Wednesday, January 7, 2009
There's a kind of beauty in rigor and discipline; you can see this in any creative endeavor, including item writing. I've seen items that were elegant in their simplicity and adherence to the demands of the form. Following all the rules doesn't make for a perfect item--even a flatly literal basic recall item may be written perfectly, and yet be a bad item. But it's impossible to be ignorant of (or ignore) the rules and write a good item.
That having been said, when you have completely mastered the rules, you may want to break one or two once in a while, for a specific purpose. The catch is, of course, that the flouting of the rule must be intentional and purposeful, or it just looks like what it is: a mistake.
Tuesday, January 6, 2009
Just before Christmas, I was doing a bit of writing, some for National Geographic Extreme Explorer, and some for ETS. (When the NGEE article comes out, I'll be sure to let you know.
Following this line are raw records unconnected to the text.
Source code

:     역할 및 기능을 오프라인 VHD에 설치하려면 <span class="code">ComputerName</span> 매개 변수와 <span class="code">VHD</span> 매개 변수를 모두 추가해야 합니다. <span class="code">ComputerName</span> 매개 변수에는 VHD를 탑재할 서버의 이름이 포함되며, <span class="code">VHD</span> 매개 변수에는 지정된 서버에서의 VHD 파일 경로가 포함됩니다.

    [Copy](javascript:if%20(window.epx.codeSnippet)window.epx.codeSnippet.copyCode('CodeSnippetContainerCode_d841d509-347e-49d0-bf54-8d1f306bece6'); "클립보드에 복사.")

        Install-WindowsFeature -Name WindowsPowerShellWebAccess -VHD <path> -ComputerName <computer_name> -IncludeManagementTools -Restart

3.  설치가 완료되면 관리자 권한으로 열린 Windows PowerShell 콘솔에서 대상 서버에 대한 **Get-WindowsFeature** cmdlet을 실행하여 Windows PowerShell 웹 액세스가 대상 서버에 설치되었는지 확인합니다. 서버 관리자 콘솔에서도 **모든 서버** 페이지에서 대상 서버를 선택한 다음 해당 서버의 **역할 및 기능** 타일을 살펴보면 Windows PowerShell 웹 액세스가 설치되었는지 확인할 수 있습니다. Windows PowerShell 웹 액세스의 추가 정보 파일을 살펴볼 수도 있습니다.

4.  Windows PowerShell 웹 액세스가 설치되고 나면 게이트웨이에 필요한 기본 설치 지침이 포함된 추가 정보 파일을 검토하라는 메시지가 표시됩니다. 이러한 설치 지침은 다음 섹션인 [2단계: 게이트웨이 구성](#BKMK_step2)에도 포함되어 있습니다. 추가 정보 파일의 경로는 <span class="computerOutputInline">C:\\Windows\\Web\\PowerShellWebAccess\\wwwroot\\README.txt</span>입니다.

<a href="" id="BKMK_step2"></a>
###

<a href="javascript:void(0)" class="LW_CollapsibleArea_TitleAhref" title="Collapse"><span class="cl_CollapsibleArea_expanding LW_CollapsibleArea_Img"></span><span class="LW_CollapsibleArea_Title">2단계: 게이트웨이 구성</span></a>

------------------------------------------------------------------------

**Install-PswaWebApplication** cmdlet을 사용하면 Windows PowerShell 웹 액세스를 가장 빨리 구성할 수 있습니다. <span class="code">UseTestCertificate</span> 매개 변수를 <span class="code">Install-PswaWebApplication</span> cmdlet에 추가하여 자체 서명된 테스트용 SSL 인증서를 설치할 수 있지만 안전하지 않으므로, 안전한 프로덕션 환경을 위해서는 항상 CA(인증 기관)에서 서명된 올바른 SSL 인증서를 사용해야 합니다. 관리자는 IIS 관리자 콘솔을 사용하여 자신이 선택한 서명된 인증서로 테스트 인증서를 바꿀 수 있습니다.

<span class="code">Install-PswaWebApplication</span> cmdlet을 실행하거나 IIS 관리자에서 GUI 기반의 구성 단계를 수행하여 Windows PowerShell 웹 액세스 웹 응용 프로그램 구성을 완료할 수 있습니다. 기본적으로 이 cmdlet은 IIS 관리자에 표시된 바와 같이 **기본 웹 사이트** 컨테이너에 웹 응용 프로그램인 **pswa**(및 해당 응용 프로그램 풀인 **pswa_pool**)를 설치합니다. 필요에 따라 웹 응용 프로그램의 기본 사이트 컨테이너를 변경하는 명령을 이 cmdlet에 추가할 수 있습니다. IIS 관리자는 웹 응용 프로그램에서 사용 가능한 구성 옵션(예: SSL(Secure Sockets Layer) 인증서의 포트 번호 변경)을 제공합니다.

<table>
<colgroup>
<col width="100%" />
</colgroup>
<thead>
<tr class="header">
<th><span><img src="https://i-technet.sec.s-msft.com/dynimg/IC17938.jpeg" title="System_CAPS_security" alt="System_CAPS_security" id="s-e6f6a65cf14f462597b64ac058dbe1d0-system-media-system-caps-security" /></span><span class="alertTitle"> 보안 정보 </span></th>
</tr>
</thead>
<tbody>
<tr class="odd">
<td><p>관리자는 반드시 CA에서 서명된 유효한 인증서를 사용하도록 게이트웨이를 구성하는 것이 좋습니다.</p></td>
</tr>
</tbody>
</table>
The other is, of course, confidential.) Then my attention was directed to alignments. Or correlations. The two terms are often used interchangeably; both mean identifying the standard (performance indicator, objective, skill, subskill) assessed or targeted by a specific item or task.
The best case scenario in content development is to write the item or task to a standard. That process is more creative, more organic, in the sense that the item or task may be developed to meet the demands of the standard. But many companies find themselves with a bank or pool of perfectly sound items, and to recycle these items for multiple projects is both efficient and cost-effective.
Alignments can be tricky. Sometimes items are shoehorned into standards that are an obvious bad fit. New aligners are especially prone to falling prey to aligning by key word, which is a big mistake. When aligning, it's imperative to keep in mind the spirit of the law, as opposed to the letter of the law. Think about the task and what the task requires that the student know or do, then review the standards (performance indicators, objectives, skills, subskills), and select the one that cleaves unto those knowledge and skill requirements. There may be more than one; there often is a lot of overlap. If no skill fits, better not to force the fit. How can a bad alignment result in meaningful measurement of skill or knowledge?
What I've noticed in reviewing others' alignments is that I can get a sense not only of the breadth and depth of the aligner's content knowledge, but of the aligner's intuitive feel for the content area (and for language use in general)--of the aligner's capacity for understanding subtle nuance. In a way, it really is like reading poetry.
Which may sound ridiculous, and it would be, if we were discussing a simple skill, such as "Use end punctuation correctly."